How to identify your purpose and put it to practice
I sometimes wish there was a neat formula for ‘purpose-identification’ that I could leverage as IP and become a very rich person as a result.
It is a process I’ve taken myself through however, and clients through, in coaching. It is not always a neat process and sometimes feels sticky — we encounter resistance, confidence blocks or tend to overcomplicate answers that might be staring us in the face.
Whilst there is not a ‘5 step’ process there are a myriad of tools and exercises I can suggest to help guide your purpose-identification process.
Part of which we will be unveiling next month in a virtual vent for new founders ready to turn their expertise into a profitable business. Talent to Money is our free summit designed to help you clarify your purpose so that you can build the right business for you. Expect keynote speakers from top entrepreneurs, panel talks and a digital workbook to guide you through the event and its filmed if you cannot join live. Grab your ticket whilst they last.
If you can’t wait until June to get purpose-ready then here are some of the first steps you can start to take if you want to make inroads on clarifying yours:
Conduct a career inventory.
Explore the high and low points of every career experience, including specific projects and look for themes about where you felt the most meaning and engagement. What was the nature of the work, the skills you were using, or the subject matter that you can identify.
Consider obstacles you’ve overcome
Oftentimes the business you are supposed to build is born out of a personal frustration or difficult experience you’ve had, that energises you towards wanting to protect others from that same challenge. Review what the biggest challenges you have faced are in your life or been exposed to, and consider whether there is a business that could be born out of them? My friend is starting a coaching business about boundary setting because, you guessed it, she has had issues with her own personal boundaries and now she is ready to show the world how to avoid the same fate.

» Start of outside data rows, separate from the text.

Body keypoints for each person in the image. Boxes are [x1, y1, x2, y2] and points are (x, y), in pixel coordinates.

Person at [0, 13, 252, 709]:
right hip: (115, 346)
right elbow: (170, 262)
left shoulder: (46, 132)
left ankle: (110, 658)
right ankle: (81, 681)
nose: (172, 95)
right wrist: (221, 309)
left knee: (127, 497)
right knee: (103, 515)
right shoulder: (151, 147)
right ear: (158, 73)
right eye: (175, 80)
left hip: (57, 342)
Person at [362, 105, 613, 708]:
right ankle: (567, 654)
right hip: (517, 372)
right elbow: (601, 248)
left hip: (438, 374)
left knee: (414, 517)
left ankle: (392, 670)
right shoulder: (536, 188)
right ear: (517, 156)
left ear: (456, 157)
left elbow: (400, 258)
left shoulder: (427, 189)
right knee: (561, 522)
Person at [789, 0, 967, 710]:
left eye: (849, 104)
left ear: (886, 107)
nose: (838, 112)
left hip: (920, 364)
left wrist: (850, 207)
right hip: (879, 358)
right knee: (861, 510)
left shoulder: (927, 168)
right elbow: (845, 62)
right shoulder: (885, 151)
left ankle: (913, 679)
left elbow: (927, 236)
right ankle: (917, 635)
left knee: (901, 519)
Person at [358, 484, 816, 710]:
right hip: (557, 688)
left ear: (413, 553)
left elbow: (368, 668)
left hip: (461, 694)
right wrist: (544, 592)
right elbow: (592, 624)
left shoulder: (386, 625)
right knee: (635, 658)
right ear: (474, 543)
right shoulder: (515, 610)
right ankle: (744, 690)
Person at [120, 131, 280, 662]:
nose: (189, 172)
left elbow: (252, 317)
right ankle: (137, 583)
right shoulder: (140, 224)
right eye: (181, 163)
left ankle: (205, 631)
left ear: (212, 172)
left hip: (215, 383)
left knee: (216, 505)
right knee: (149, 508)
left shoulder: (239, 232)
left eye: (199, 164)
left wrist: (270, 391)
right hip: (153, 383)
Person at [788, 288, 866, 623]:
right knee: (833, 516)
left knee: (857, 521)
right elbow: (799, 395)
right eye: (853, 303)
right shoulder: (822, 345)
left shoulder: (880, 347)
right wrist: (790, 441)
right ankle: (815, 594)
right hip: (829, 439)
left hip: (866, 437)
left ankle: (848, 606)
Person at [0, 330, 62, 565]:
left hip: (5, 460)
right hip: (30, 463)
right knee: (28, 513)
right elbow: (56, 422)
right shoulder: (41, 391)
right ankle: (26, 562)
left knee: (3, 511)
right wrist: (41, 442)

Explore your biggest beliefs
What do you believe, that not everyone does? What is it that drives you, motivates or angers you? Often there is a passion or deep-seated value inherent that distinguishes you. Sometimes there is a purpose you have that needs uncovering and the way that you explore this is getting curious. Ask yourself a series of questions and get curious about why you feel this way, and what is really at stake?
It’s all about the questions you ask
Once you get curious and ‘ask’ the right questions of yourself, you can start to take action. Get data, ask people, journal, read and start building protoypes of what you have in mind. When you start to explore themes you can begin to notice your levels of energy and excitement surrounding them.
The entrepreneurs who do well tend have some level of obsession, and obsessions tend to grow the more time you spend on something.
When I realised I wanted to be a career-focused coach in 2015 I kept reading books about career paths and related themes where I amassed more knowledge than the average person and that at its core, I saw careers as an expression of ourselves as human beings. It fascinated me and continues to today.
Here lay signs of something blossoming inside me that I allowed to develop. You too will have your unique set of concerns, interests and passions that are just waiting for you to explore them and see what road they can take you down.